Febbre

di Jonathan Bazzi.

Jonathan ha 31 anni nel 2016, un giorno qualsiasi di gennaio gli viene la febbre e non va più via, una febbretta, costante, spossante, che lo ghiaccia quando esce, lo fa sudare di notte quasi nelle vene avesse acqua invece che sangue. Aspetta un mese, due, cerca di capire, fa analisi, ha pronta grazie alla rete un’infinità di autodiagnosi, pensa di avere una malattia incurabile, mortale, pensa di essere all’ultimo stadio. La sua paranoia continua fino al giorno in cui non arriva il test dell’HIV e la realtà si rivela: Jonathan è sieropositivo, non sta morendo, quasi è sollevato. A partire dal d-day che ha cambiato la sua vita con una diagnosi definitiva, l’autore ci accompagna indietro nel tempo, all’origine della sua storia, nella periferia in cui è cresciuto, Rozzano – o Rozzangeles –, il Bronx del Sud (di Milano), la terra di origine dei rapper, di Fedez e di Mahmood, il paese dei tossici, degli operai, delle famiglie venute dal Sud per lavori da poveri, dei tamarri, dei delinquenti, della gente seguita dagli assistenti sociali, dove le case sono alveari e gli affitti sono bassi, dove si parla un pidgin di milanese, siciliano e napoletano. Dai cui confini nessuno esce mai, nessuno studia, al massimo si fanno figli, si spaccia, si fa qualche furto e nel peggiore dei casi si muore. Figlio di genitori ragazzini che presto si separano, allevato da due coppie di nonni, cerca la sua personale via di salvezza e di riscatto, dalla predestinazione della periferia, dalla balbuzie, da tutte le cose sbagliate che incarna (colto, emotivo, omosessuale, ironico) e che lo rendono diverso.

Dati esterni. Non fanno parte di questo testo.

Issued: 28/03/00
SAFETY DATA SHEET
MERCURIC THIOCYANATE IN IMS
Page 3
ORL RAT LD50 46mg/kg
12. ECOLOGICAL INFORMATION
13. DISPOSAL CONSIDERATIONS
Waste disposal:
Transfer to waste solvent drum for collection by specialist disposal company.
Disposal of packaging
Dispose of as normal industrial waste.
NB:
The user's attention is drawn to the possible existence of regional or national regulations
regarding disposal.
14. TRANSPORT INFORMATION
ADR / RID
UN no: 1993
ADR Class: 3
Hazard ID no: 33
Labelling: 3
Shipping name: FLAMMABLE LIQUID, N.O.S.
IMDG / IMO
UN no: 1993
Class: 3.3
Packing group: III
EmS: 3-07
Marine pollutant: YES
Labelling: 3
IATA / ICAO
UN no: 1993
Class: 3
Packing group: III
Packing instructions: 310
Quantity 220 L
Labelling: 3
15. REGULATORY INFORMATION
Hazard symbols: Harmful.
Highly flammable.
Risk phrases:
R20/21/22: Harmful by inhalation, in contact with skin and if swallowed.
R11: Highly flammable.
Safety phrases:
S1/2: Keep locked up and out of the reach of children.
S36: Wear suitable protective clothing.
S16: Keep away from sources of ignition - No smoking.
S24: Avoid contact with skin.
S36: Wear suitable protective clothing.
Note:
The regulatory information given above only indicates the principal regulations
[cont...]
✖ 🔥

Proposto per il Premio Strega 2020 da Teresa Ciabatti: «Febbre di Johnatan Bazzi è un romanzo che testimonia un presente che è già futuro prossimo. Questa è una storia del tempo nuovo: perché il fuoco è sorprendentemente altrove rispetto a dove è stato messo fin qui da letteratura e senso comune. Esula dai giudizi e sposta il baricentro sull’accettazione delle fragilità. Una lingua contaminata – la lingua di una periferia dove si parla un pidgin febbrile di milanese, napoletano, pugliese e siciliano – a tratti interrotta, a tratti fluida, distorce, denuncia, svela, innalza e abbassa la soglia della gioia. Così il protagonista, creatura in divenire, non cerca un’identità, o almeno non nelle categorie esistenti, ma ne inventa una sua personale in cui si ama su internet (“usatemi per studiare il cuore del nuovo millennio, quello che prima s’innamora e poi ti vede in faccia”), in cui si può essere tutto, felicemente tutto: colto, balbuziente, emotivo, gay, ironico e anche sieropositivo. L’Orlando di Virginia Woolf qui si condensa, e trova realizzazione in pochi anni. Non servono più secoli.»